The Phases of The Moon
- New Moon. When we are in the “New” Moon phase, the Moon is not visible from our perspective because it is positioned between the Sun and Earth. The portion of the Moon that is actually getting sunlight is the back side of the Moon, the half that we cannot see. It’s called the New Moon because it’s the beginning of the lunar cycle. Push the “reset button” and let the 30-day orbit begin
- Waxing Crescent – After the New Moon, the Moon continues its journey around the Earth, becoming visible as it moves on its path toward becoming a Full Moon. The sunlit portion is increasing. A crescent Moon is easy to identify as it looks like a sliver in the sky. Waxing = growing in illumination.
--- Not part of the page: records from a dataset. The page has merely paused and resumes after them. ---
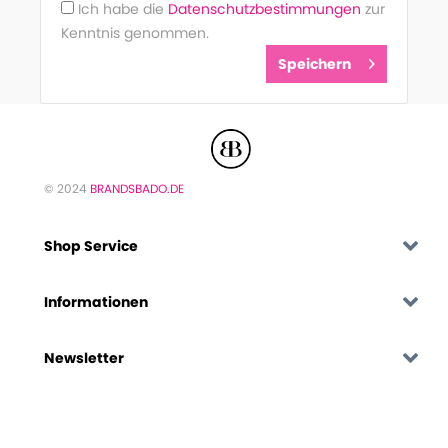
Ich habe die
Datenschutzbestimmungen
zur
Kenntnis genommen.
Speichern
© 2024
BRANDSBADO.DE
Shop Service
Informationen
Newsletter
- First Quarter Moon. This one confuses a lot of people. In this case, the term is used because the Moon is in the first quarter of the 30-day cycle, but it appears half full. The First Quarter and Last Quarter Moons (both called “half moons”) happen when the Moon is at a 90 degree angle with respect to the Earth and Sun. So we are seeing exactly the half of the moon that gets hit by the Sun’s light.
- Waxing Gibbous – Still growing as we head toward full. More than half of the Moon is illuminated by the Sun. Gibbous = more than half. Waxing = growing in illumination.
- Full Moon. The full Moon comes about 15 days (14.8 to be exact) after the New Moon, the mid point of the cycle (half of 30 = 15). The Moon is now in alignment with the Earth and Sun again, just as in the New Moon phase, but this time, the Moon is on the opposite side of Earth, so the entire portion of the moon that is lit by the Sun is facing us. After this phase, visibility starts decreasing.
- Waning Gibbous – Waning = decreasing in illumination as we head toward the darkness of the next New Moon. Gibbous = more than half.
- Last Quarter Moon (sometimes called the Third Quarter Moon). This is when the Moon completes the third quadrant of its phase cycle, about 22.1 days after the New Moon phase. And, as in #3, it looks like a half Moon to us again, except this time, it’s heading toward the New Moon phase (disappearing) instead of growing toward the full Moon phase.
- Waning Crescent – The Moon is a little sliver of a crescent, just as in #2, but the illuminated part is decreasing. Waning = decreasing in illumination. Now, the illuminated crescent is facing the opposite direction as when it was a waxing crescent (see #2).